Лера с отвращением посматривает на Катю. Встретились десяточка с единичкой. Эти гнойные угри на лице у Кати вызовут рвотный рефлекс у кого угодно, только не у меня. Поэтому девушки совсем не общаются, каждая держится за своего парня. Катя выглядывает всё время с опаской из-за моей спины.
Мы приходим в ресторан, и тут уже деваться некуда. Столик на четверых, все друг друга хорошо видят. Алекс ждал этого момента целую неделю. Я просил его не троллить Катю, поэтому он просто ведёт светскую беседу. Интересуется, чем Катя занимается на работе. Оказывается, бухгалтерией. Как интересно...
Катя не привыкла к такому вниманию и включает притворную самоуверенность — ещё один приём, которому научились мои девочки за долгие годы борьбы за место под солнцем. Катя говорит чуть громче, чем обычно, говорит отрывисто, как на собеседовании, ревниво следит за тем, чтобы её не перевирали, это самое главное — все должны твёрдо уяснить: всё, что она сейчас прошепелявит про себя, — окончательно и бесповоротно принадлежит только ей, не подлежит обсуждению или сомнению. И боже упаси, высмеять её при всех за что-либо из сказанного. Она обидится смертельно, обратит шутку на обидчика, закатит скандал, истерику, встанет и уйдёт. Она, как мина, на которую можно легко наступить неудачной шуткой. Она, как нищенка, готовая отстаивать свои лохмотья до последнего, равно как и свою честь. Все за столом чувствуют это, и никто, даже Алекс, не рискует связываться с Катей. Разговор быстро переходит на другую тему.
Я провожаю Катю домой. Она, кажется, расстроена сегодняшним вечером. Она не так себе представляла наше первое свидание. Ещё бы. Сидела, как на экзамене весь вечер. Мина замедленного действия. Но она сама виновата. Не могу же я подстраиваться под неё. Неожиданно она начинает рассказывать мне про какого-то мальчика, с которым когда-то встречалась.
О, это так мило! Нет ничего прелестнее непрошенных интимных откровений, которыми мои девочки пытаются набить себе цену. Мои верят в проклятье, венец безбрачия, верят в то, что главное начать, а потом парни сами будут стелиться перед ними штабелями. Для этого мои выдумали себе мифического первого парня. Этот мальчик красиво ухаживал за ней когда-то, и они расстались без боли, но с нежной грустью друг о друге. Конечно, ему нужно было уехать, а потом всё поменялось. Но у неё остался драгоценный опыт, который ни на что не променяешь. И теперь она готова к новым отношениям. Но она цветок нежный, требующий особого, бережного обращения. Она ведь знает, что такое красивые ухаживания.
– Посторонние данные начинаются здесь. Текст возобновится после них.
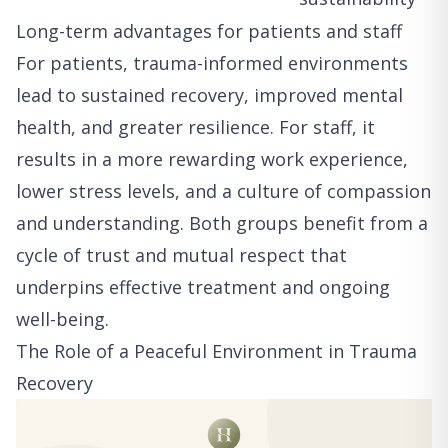
Long-term advantages for patients and staff
For patients, trauma-informed environments
lead to sustained recovery, improved mental
health, and greater resilience. For staff, it
results in a more rewarding work experience,
lower stress levels, and a culture of compassion
and understanding. Both groups benefit from a
cycle of trust and mutual respect that
underpins effective treatment and ongoing
well-being.
The Role of a Peaceful Environment in Trauma
Recovery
Теперь у меня нет ни малейшего сомнения: Катя ни разу в жизни не целовалась и ни один парень не держал её даже за руку по своей воле. Намекать ей об этом ни в коем случае нельзя. Есть два варианта: принять всё к сведению, проглотить, так сказать, и продолжить как ни в чём не бывало или...
Я включаю ревнивого молодого юношу, мечтавшего о девственнице.
Ты сильно его любила? Вы долго встречались? У вас всё серьёзно было?
Она робеет, пытаясь меня успокоить.
Видишь, Катя, до чего доводит враньё! Ай-ай-ай! Теперь я ещё хорошенько подумаю, нужна ли мне такая девица с прошлым. Я окончательно замыкаюсь в себе. Не могу поверить: я искал девственницу, а тут такое. Иду мрачный, как туча.
Мы подходим к её подъезду, я прощаюсь без всяких поцелуйчиков в гнойную щёчку, и тут малышка Кэйт делает ход конём:
— Хочешь, зайдём ко мне?
Что она задумала? Неужели ревнивец проканал? Может, я что-то упустил и она действительно порочная сучка, которая не против потрахаться в первый же вечер?
Мы поднимаемся на лифте. Мучительно долго ищем ключи в сумочке, наконец, не выдерживаем и звоним в дверь!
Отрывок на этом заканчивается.